Everyone needs an Aunt Lorraine. Born on 111222 as she liked to say, she’s been on my mind for several days, and I’m celebrating her 94th birthday as I write this, though she “stepped out” several years ago (her expression).
She was the picture of hard work, waking every day at 5:00AM; self-sufficiency, who held herself accountable to high standards; and perseverance, as she quietly fought gender issues in the late 40’s and early 50’s while in med school and early in her career. She relied on her Christian faith, and dutifully studied not only the Bible, but knew that a wise person was also familiar with the beliefs and teachings of other faiths. How could she understand others if she didn’t take the time to personally know their core values, especially when they moved into the neighborhood? She certainly wasn’t going to depend on the media for that. But above all else, it was her compassion that set her apart from anyone I’ll ever know, and she was the first to give help, never questioning nor judging.
I didn’t know her well as I was growing up. While my father, her older brother, moved his family west from their Milwaukee home to western Wisconsin, she moved east to Detroit to continue her medical education and begin her practice. Consequently, our paths only crossed once or twice a year on holidays. But when both of my parents got sick with cancer within months of each other, she became our medical translator, and it was Aunt Lorraine who called me to give me my father’s diagnosis. Our bond strengthened from that point on.

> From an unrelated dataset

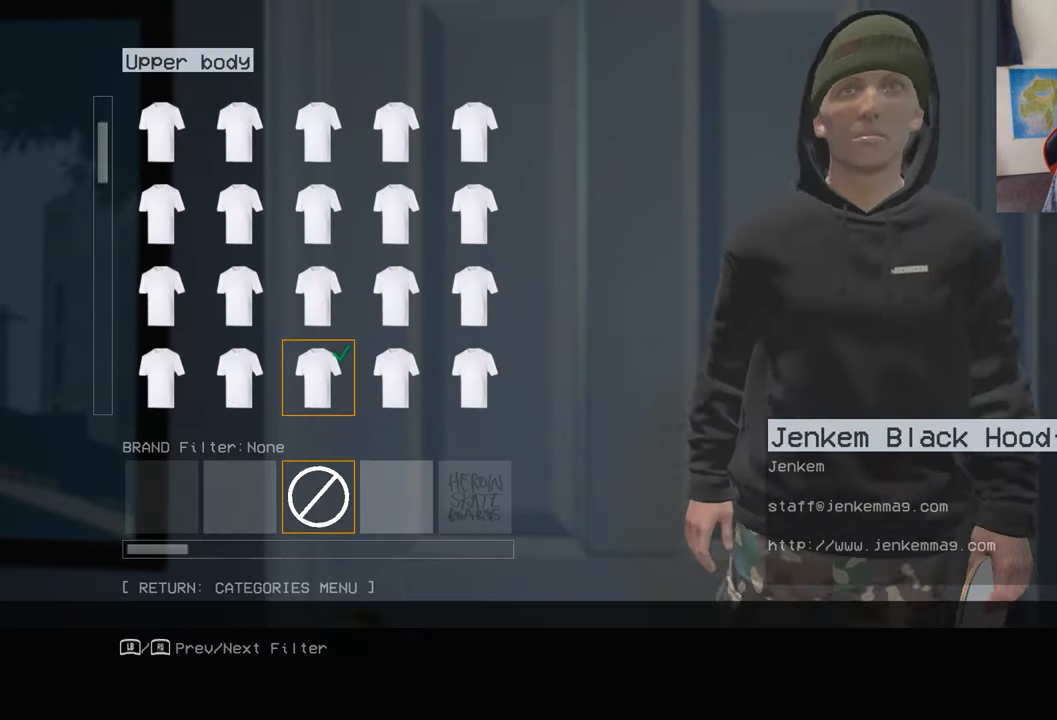
{"buttons": [], "left_stick": "center", "right_stick": "center", "events": [[233, "DPAD_DOWN", "down"], [367, "DPAD_DOWN", "up"], [417, "DPAD_DOWN", "down"], [467, "DPAD_DOWN", "up"]]}
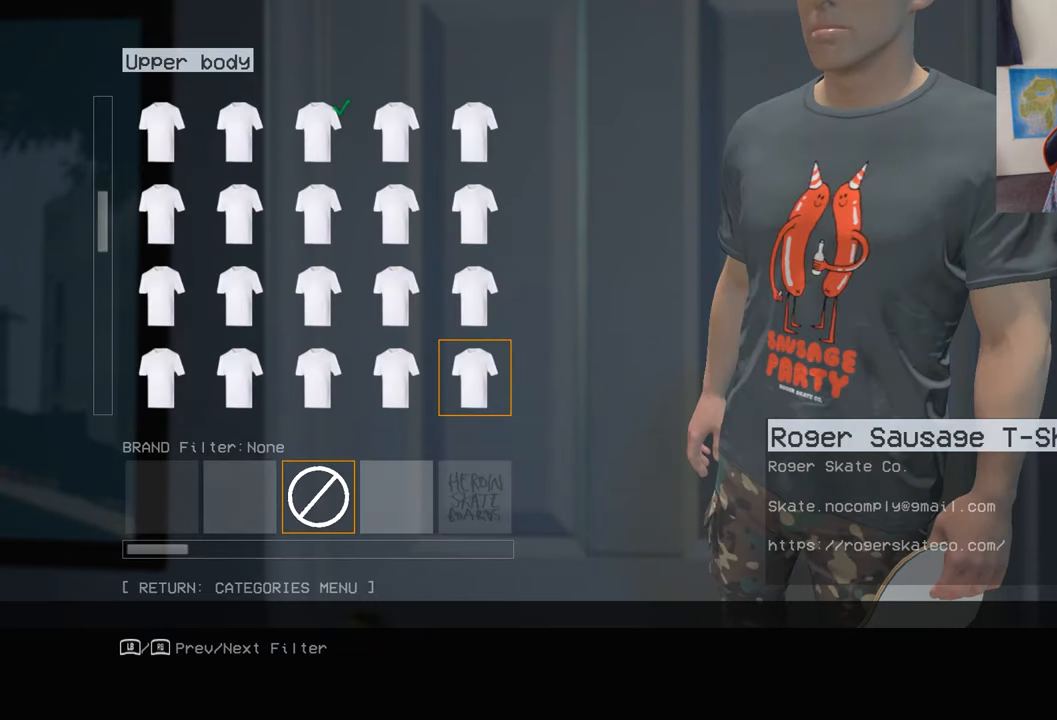
{"buttons": ["DPAD_UP"], "left_stick": "center", "right_stick": "center", "events": [[50, "DPAD_DOWN", "down"], [167, "DPAD_DOWN", "up"], [433, "DPAD_UP", "down"]]}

I lost my mom when I was 26, less than a year later, my dad, and at the end of the next year, I was caught up in the great recession of 1982 and lost my teaching job. With all three of my older siblings settled, and my refusal to grow up, I was floundering. So while I should have been looking for a job, I traveled to England and Scotland and spent a month rediscovering fun. I have never regretted that trip.
At Aunt Lorraine’s invitation, I joined her in Detroit and began my life as a Michiganian. I’ve always considered what a blessing it was that my parents nurtured my personal development for the first 26 years, before they passed me on to her for the next 30 years. Even though most of my peers had begun the next chapter of their lives through marriage and starting their own families, they continued to turn to their folks, or another trusted adult, for advice or consultation as they wrestled with relationships, parenting, careers, or major life decisions. And that’s the role she played in my life, cheering me along the way.
So the point of all of this? Everyone needs an Aunt Lorraine, but more importantly, everyone needs to be an Aunt Lorraine. It’s not her words that I remember, but how she lived her life, and I am so grateful for that. Hard work, self-sufficiency, perseverance, faith and compassion. I fear her effort to impart each of these qualities on me fell short, but thinking of her has been calming for me lately.
What we model to others leaves a more lasting message than what we say. As I wrap up this week, I am more mindful of this lesson and wonder what I’ve been teaching? Happy Birthday, Aunt Lorraine. You gave me a great gift.